Hi-tech recreation of Richard III’s voice has a Yorkshire accent

Technology has been used to recreate the voice of the medieval king Richard III, complete with a distinctive Yorkshire accent.

A digital avatar of the monarch went on display at York Theatre Royal on Sunday after experts helped to generate a replica of his voice.

Richard III was king of England from 1483 until his death in 1485, at the age of 32. His remains were discovered in 2012 under a car park in Leicester by Philippa Langley through her Looking for Richard project.

His skeleton was identified using a range of scientific disciplines including DNA analysis and now experts have managed to to recreate his voice.

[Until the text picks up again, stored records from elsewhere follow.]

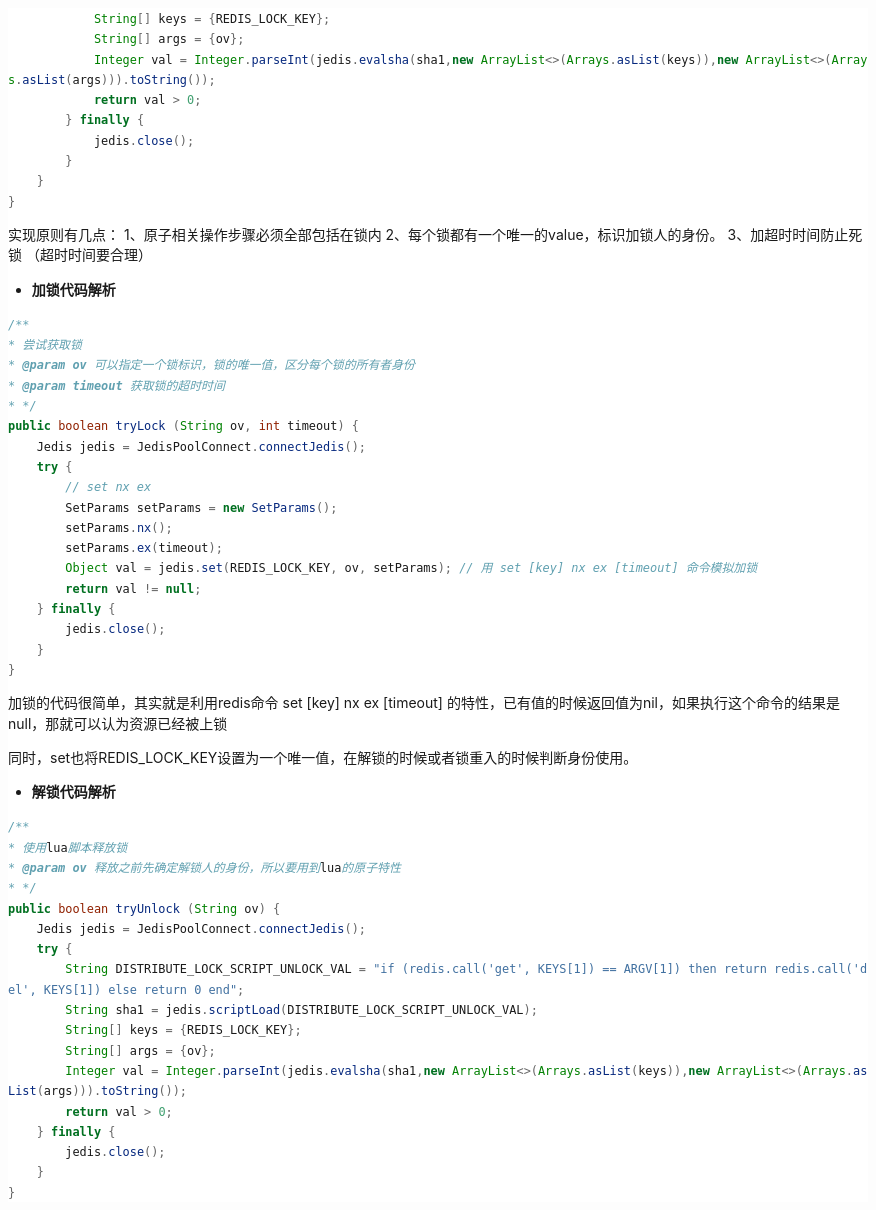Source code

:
 ```java
            String[] keys = {REDIS_LOCK_KEY};
            String[] args = {ov};
            Integer val = Integer.parseInt(jedis.evalsha(sha1,new ArrayList<>(Arrays.asList(keys)),new ArrayList<>(Arrays.asList(args))).toString());
            return val > 0;
        } finally {
            jedis.close();
        }
    }
}
```

实现原则有几点：
1、原子相关操作步骤必须全部包括在锁内
2、每个锁都有一个唯一的value，标识加锁人的身份。
3、加超时时间防止死锁 （超时时间要合理）

* **加锁代码解析**

```java
/**
* 尝试获取锁
* @param ov 可以指定一个锁标识，锁的唯一值，区分每个锁的所有者身份
* @param timeout 获取锁的超时时间
* */
public boolean tryLock (String ov, int timeout) {
    Jedis jedis = JedisPoolConnect.connectJedis();
    try {
        // set nx ex
        SetParams setParams = new SetParams();
        setParams.nx();
        setParams.ex(timeout);
        Object val = jedis.set(REDIS_LOCK_KEY, ov, setParams); // 用 set [key] nx ex [timeout] 命令模拟加锁
        return val != null;
    } finally {
        jedis.close();
    }
}
```

加锁的代码很简单，其实就是利用redis命令 set [key] nx ex [timeout] 的特性，已有值的时候返回值为nil，如果执行这个命令的结果是null，那就可以认为资源已经被上锁

同时，set也将REDIS_LOCK_KEY设置为一个唯一值，在解锁的时候或者锁重入的时候判断身份使用。

* **解锁代码解析**

```java
/**
* 使用lua脚本释放锁
* @param ov 释放之前先确定解锁人的身份，所以要用到lua的原子特性
* */
public boolean tryUnlock (String ov) {
    Jedis jedis = JedisPoolConnect.connectJedis();
    try {
        String DISTRIBUTE_LOCK_SCRIPT_UNLOCK_VAL = "if (redis.call('get', KEYS[1]) == ARGV[1]) then return redis.call('del', KEYS[1]) else return 0 end";
        String sha1 = jedis.scriptLoad(DISTRIBUTE_LOCK_SCRIPT_UNLOCK_VAL);
        String[] keys = {REDIS_LOCK_KEY};
        String[] args = {ov};
        Integer val = Integer.parseInt(jedis.evalsha(sha1,new ArrayList<>(Arrays.asList(keys)),new ArrayList<>(Arrays.asList(args))).toString());
        return val > 0;
    } finally {
        jedis.close();
    }
}
```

Speaking about the recreation, Langley told Sky News: “We’ve got leading experts in their fields who have been working on this for 10 years and so everything has been meticulously researched, meticulously evidenced, so you are seeing the most accurate portrayal of Richard III.”

Yvonne Morley-Chisholm, a voice teacher and vocal coach, got involved in the voice project more than 10 years ago to provide after-dinner entertainment comparing Shakespeare’s Richard III with what is known of the real man.

“It fell to me to provide the entertainment,” Morley-Chisholm told BBC News. “And I thought, well: ‘We’re in Leicester, better do something – haven’t they found that chap under a car park?’ and it started there.

“I got two actors along that night. I got someone who would give us a rip-roaringly Shakespearean standard English … and then I thought: ‘I wonder what the real man was like?’

“So I contacted the Richard III Society and they sent along Sally Henshaw [the secretary of the society’s Leicestershire branch] to talk about the real man, but the pivotal point was when she said they had reconstructed his face.”

It developed quickly into a research project with a unique focus – to explore the possibility of recreating a voice for the long-dead king.

A team at Face Lab at Liverpool John Moores University created an avatar based on a reconstruction of Richard III’s head, led by the craniofacial identification expert professor Caroline Wilkinson.

Experts from various fields helped put the pieces of the puzzle together, including speech and language therapy, dentistry, forensic psychology and archaeology.

The result of the recreation is that Richard III’s accent sounds more distinctly from Yorkshire than the English spoken by the likes of Ian McKellen and Laurence Olivier when portraying the monarch in the Shakespeare play.

Richard III was killed at the Battle of Bosworth on 22 August 1485. He was the last king of the House of York and the last of the Plantagenet dynasty. His defeat was the penultimate battle in the Wars of the Roses.